Many individuals are able to recognize, or develop meaningful insight into their trauma-induced avoidance behaviors, yet still find it difficult to create change. Healing does not need to be understood as the removal of these responses, even if they were once adaptive and later became maladaptive. Rather, the aim of healing can be understood as developing awareness of how these responses are operating, and whether they support functional ways of living over time. Similarly, trauma-informed care does not need to center on immediate confrontation or acknowledgment of distressing experiences. Phase-oriented approaches to trauma treatment suggest that stabilization is often necessary—and even preferred—before engaging in deeper processing. Early stages emphasize patient safety, symptom stabilization, and the development of basic life competencies, with exploration of traumatic memories introduced later to support meaning-making and integration (Courtois & Ford, 2009; Judith Herman, 1997). Over time, this process allows individuals to move toward a way of living that extends beyond managing distress, instead fostering a greater sense of presence and sustainability in daily life.

References

Courtois, C. A., & Ford, J. D. (2009). Treating complex traumatic stress disorders: An evidence-based guide. Guilford Press.

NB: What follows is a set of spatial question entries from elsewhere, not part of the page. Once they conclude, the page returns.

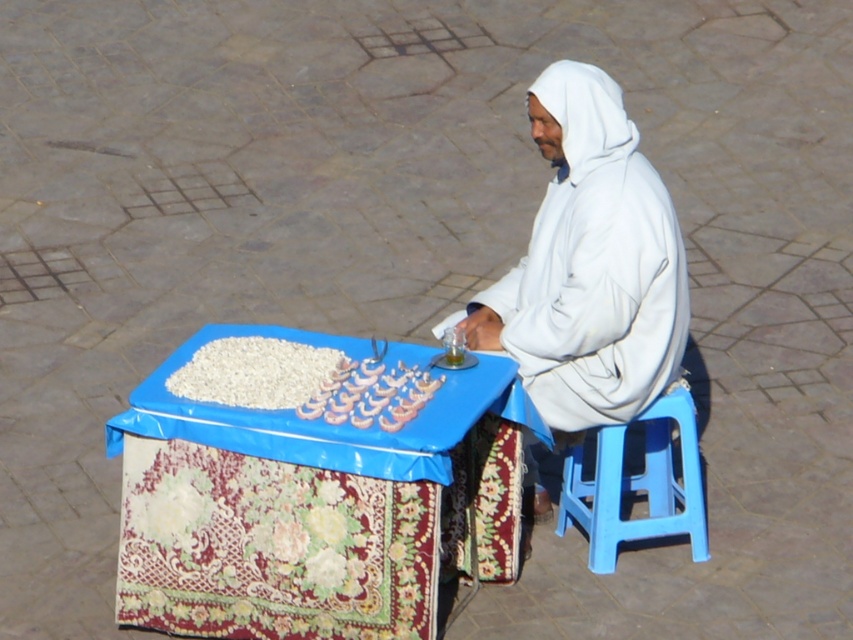
Image resolution: width=853 pixels, height=640 pixels. Describe the element at coordinates (589, 264) in the screenshot. I see `white matte hoodie at center` at that location.

Between point (509, 342) and point (195, 380), which one is positioned in front?

Point (195, 380)

At what (x,y) coordinates should I click in order to perform the action: click on white matte hoodie at center. Please return your answer as a coordinate pair (x, y). Looking at the image, I should click on (589, 264).

Between blue plastic stool at lower right and white matte grains at center, which one has more height?

With more height is blue plastic stool at lower right.

Does blue plastic stool at lower right have a lesser width compared to white matte grains at center?

Correct, blue plastic stool at lower right's width is less than white matte grains at center's.

Find the location of a particular element. This screenshot has width=853, height=640. blue plastic stool at lower right is located at coordinates (637, 484).

This screenshot has height=640, width=853. Describe the element at coordinates (637, 484) in the screenshot. I see `blue plastic stool at lower right` at that location.

I want to click on blue plastic stool at lower right, so click(637, 484).

The width and height of the screenshot is (853, 640). I want to click on blue plastic stool at lower right, so click(637, 484).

Ehlers, A., & Clark, D. M. (2000). A cognitive model of PTSD. Behaviour Research and Therapy, 38(4), 319–345.

Hayes, S. C., Wilson, K. G., Gifford, E. V., Follette, V. M., & Strosahl, K. (1996). Experiential Avoidance and Behavioral Disorders: A Functional Dimensional Approach to Diagnosis and Treatment. Journal of Consulting and Clinical Psychology, 64(6), 1152–1168. https://doi.org/10.1037/0022-006X.64.6.1152

Herman, J. L. (1997). Trauma and recovery: The aftermath of violence—from domestic abuse to political terror (Rev. ed.). Basic Books.

Korem, N., et al. (2023). Correlates of avoidance coping in trauma-exposed U.S. military veterans. Journal of Affective Disorders, 339, 89–97.

Peters, J. R., et al. (2021). Individual differences in coping styles and trauma outcomes. European Psychiatry.

Substance Abuse and Mental Health Services Administration. (2014). SAMHSA’s concept of trauma and guidance for a trauma-informed approach (HHS Publication No. SMA 14-4884).